The red-faced, wide-eyed Duvall followed her in, his men seeping in around him, and jerked his finger at Louisa angrily. ‘You’re gonna pay for that, Little Miss! You hear me? You’re gonna pay for that!’
‘Here... I’ll finish her right now,’ said one of the men, walking up to Louisa and drawing his gun.
‘No!’ Duvall said. ‘That’s too easy. Way too damn easy!’
He stared at Louisa for a long time as she huddled against the center post, wishing he’d end it once and for all, knowing he wouldn’t. .. knowing she’d be alive a lot longer tonight than she’d want to be. She stared back at him and was vaguely surprised at his scrutiny, as though he were seeing her for the first time.
His men stood around him. Several had rolled and lighted fresh cigarettes; others were pouring drinks or tipping back bottles, glowering at the pretty little killer in torn clothes on the floor. They all shuttled their gazes to Duvall, awaiting his next move. The air was heavy with the stench of their smoke, brea
th, and sweat.
‘Say, boys,’ the gang leader finally said, curiously thoughtful. ‘Have we seen this girl somewhere before?’
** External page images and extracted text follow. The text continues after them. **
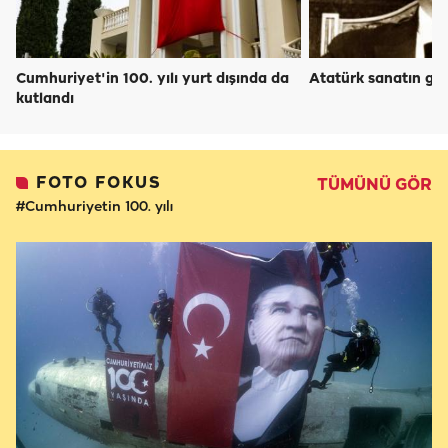
Cumhuriyet'in 100. yılı yurt dışında da
Atatürk sanatın gel
kutlandı
FOTO FOKUS
TÜMÜNÜ GÖR
#Cumhuriyetin 100. yılı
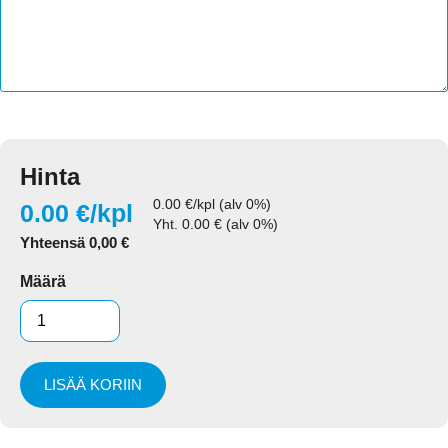
Hinta
0.00
€/kpl (alv 0%)
0.00
€/kpl
Yht.
0.00
€ (alv 0%)
Yhteensä
0,00
€
Määrä
LISÄÄ KORIIN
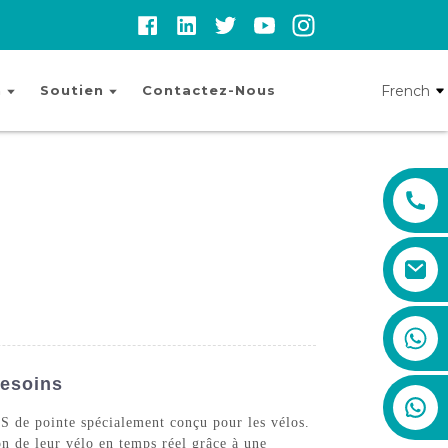
French
n
Soutien
Contactez-Nous
+86 19888492894
Besoins
PS de pointe spécialement conçu pour les vélos.
on de leur vélo en temps réel grâce à une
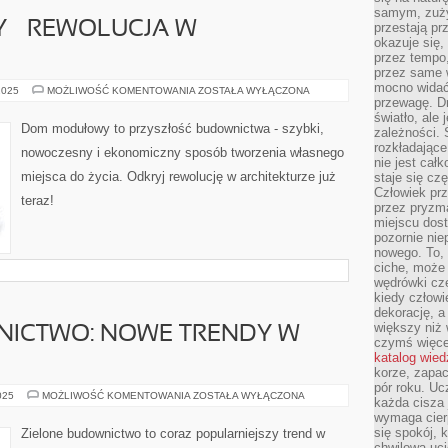
samym, zuży
– REWOLUCJA W
przestają pr
okazuje się,
przez tempo,
przez same 
mocno widać,
DOM
2025
MOŻLIWOŚĆ KOMENTOWANIA
ZOSTAŁA WYŁĄCZONA
MODUŁOWY
przewagę. Dr
–
światło, ale
REWOLUCJA
Dom modułowy to przyszłość budownictwa - szybki,
zależności. Ś
W
BUDOWNICTWIE
rozkładające
nowoczesny i ekonomiczny sposób tworzenia własnego
nie jest cał
miejsca do życia. Odkryj rewolucję w architekturze już
staje się czę
Człowiek prz
teraz!
przez pryzm
miejscu dost
pozornie ni
nowego. To, 
ciche, może 
wędrówki cz
kiedy człowi
dekorację, 
większy niż 
NICTWO: NOWE TRENDY W
czymś więce
katalog wied
korze, zapac
pór roku. Uc
ZIELONE
025
MOŻLIWOŚĆ KOMENTOWANIA
ZOSTAŁA WYŁĄCZONA
każda cisza 
BUDOWNICTWO:
wymaga cierp
NOWE
TRENDY
się spokój, 
Zielone budownictwo to coraz popularniejszy trend w
W
chwilowa uc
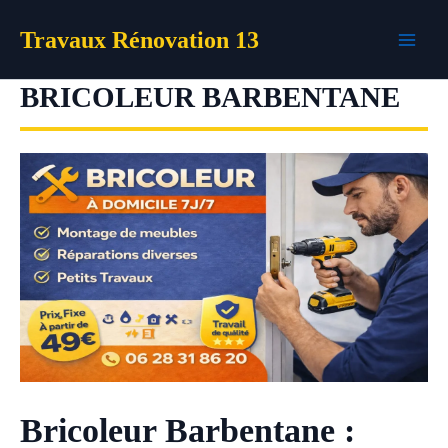
Aller
Travaux Rénovation 13
au
contenu
BRICOLEUR BARBENTANE
Bricoleur Barbentane :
Several glanced at him, wonderingly.
‘What’s that, boss?’ one of them said, clearing his throat.
Duvall’s eyes lingered on Louisa, whose heart was beginning to pound even harder. ‘Have we seen this little girl. .. this innocent little girl . .. somewhere before?’
There was a pause filled with the quiet sounds of the gang’s breathing and smoking.
‘Not sure what you mean, boss,’ another man said from behind a cloud of cigarette smoke. ‘I’ve never seen her before.’
‘Well, I think I have,’ Duvall said. ‘Sure ... I’ve seen her. I’ve seen her several times in some o’ the towns we pulled through. Don’t you boys remember seein’ an innocent little blonde in a brown poncho and ridin’ a black horse. A Morgan horse, like the one Giff McQueen stole from that breeder down in Arkansas?’
Another pause. All eyes were on Louisa now.
‘Just sittin’ Giff ‘s horse here an’ there, waitin’ on street corners or sittin’ on steps or lounging around on loafers’ benches in front of mercantiles an’ such ...’
‘What are you sayin’, Dave?’ one of the men asked him, frowning.
‘I’m sayin’ this girl’s been trailin’ us for a long time now. Layin’ for us. Any of you ever wonder why none of the gang that broke off from us never showed up again?’
Duvall looked around at the faces surrounding him and Louisa, a bemused grin pulling at his wide mouth, his lantern jaw set like a blacksmith’s sledge.
‘What about Norall and McQueen? Jimmy Dahl and Fred Barnes? What about Leach and Sully? They were just gonna take ‘em a little snoozer south of Fargo. Did they ever show up at Cora’s?’
Duvall looked around the room, at the faces regarding him with faintly quizzical eyes. Cigarette smoke puffed and webbed under the low rafters through which the sod roof bowed.
‘Guess we just figured they sorta got sidetracked, kinda,’ someone said.